Here are the watches released for the premiere:
Astronomy Metaverso — Mars
one of a kind Case: 44mm 18K rose gold and sapphire with aventurine bezel and red mineral finish floor; dial base with aventurine bezel and red mineral finish floor. Rose gold dome set with semi-precious stones; Mars rover and space habitat, both set with white diamonds. JCAM19 hand-wound gravity twin-axis movement exclusively produced by Jacob & Co. Tourbillon Roll 48 hours power reserve Hours and minutes are displayed, and the Jacob Cut red sapphire rotates every 60 seconds. Dial and hands: rose gold hands and red mineral crystal dial.
Astronomy Metaverso - Venus one of a kind Base dial in aventurine frame with pink mineral finish; case in 44mm 18K white gold and sapphire. Yellow sapphires, pink sapphires and white diamonds are set in a rose gold creative dome. Exclusive Manufacture is a sport that only happens once a year. Jacob & Co. Hand-wound JCAM19 Gravity Biaxial Tourbillon. 48 hours power reserve Hours and minutes are displayed, and the Jacob Cut Pink Sapphire rotates every 60 seconds. Dial and hands: rose gold hands and pink mineral crystal dial.
Astronomia Metaverso — Saturn NFT Case: 44mm black DLC titanium and sapphire with aventurine bezel and purple mineral finish floor; base dial with an aventurine bezel and purple mineral finish floor. Saturn's moons are represented by unique gold art domes set with yellow, orange, purple and green sapphires and white diamond rings. The Jacob & Co. Manual Winding JCAM19 with Gravity Biaxial Flying Tourbillon is a movement exclusive to Jacob & Co. 48 hours power reserve Hours and minutes are displayed, and the Jacob Cut Purple Sapphire rotates every 60 seconds. The dial is purple mineral crystal and the hands are rose gold.
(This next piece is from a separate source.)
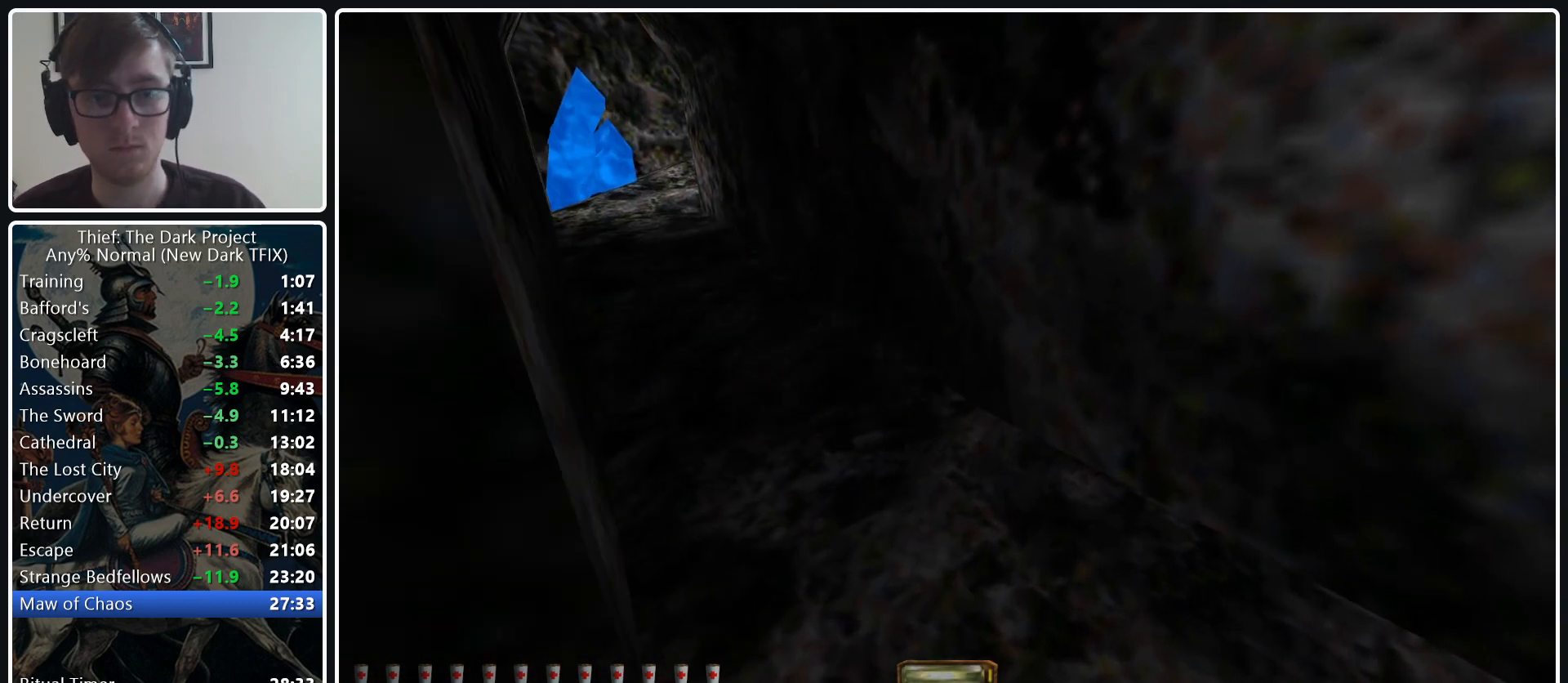
{"keys": ["a", "w"], "mouse": ["wheel_down"], "events": [[117, "a", "down"], [433, "mouse_wheel_down", "down"]]}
This week Breitling updated one of its most iconic watches and by doing so took advantage of its previous glory. Welcome to the new Breitling Chronomat B01 42. This re-release is inspired by Chronomat's original design, making Breitling one of the best in the watch industry. I admit that in the past 5 years, my interest in the Breitling brand has diminished, and anything they publish has no real connection with me as a watch lover. It has officially changed. There are many things worth discussing about the new Breitling Chronomat B01 42, let's explore it in depth!
New and noteworthy: Audemars Piguet Royal Oak 25820SP Perpetual Calendar There is no doubt: the Audemars Piguet Royal Oak is one of the most iconic watches of the last century. Its instantly recognizable shape is still the focus of debate among many collectors, and its incredible popularity among elite tastemakers makes it more like a lightning rod for popular shooting. No matter where you stand on this bold timepiece, the Audemars Piguet Royal Oak 25820SP perpetual calendar undeniably offers a lot. At a time when the price of steel watches was very weird, this charming stainless steel and platinum watch, equipped with perpetual calendar complications, was beyond our expectations and beckons us to take a closer look. So let's get started, shall we?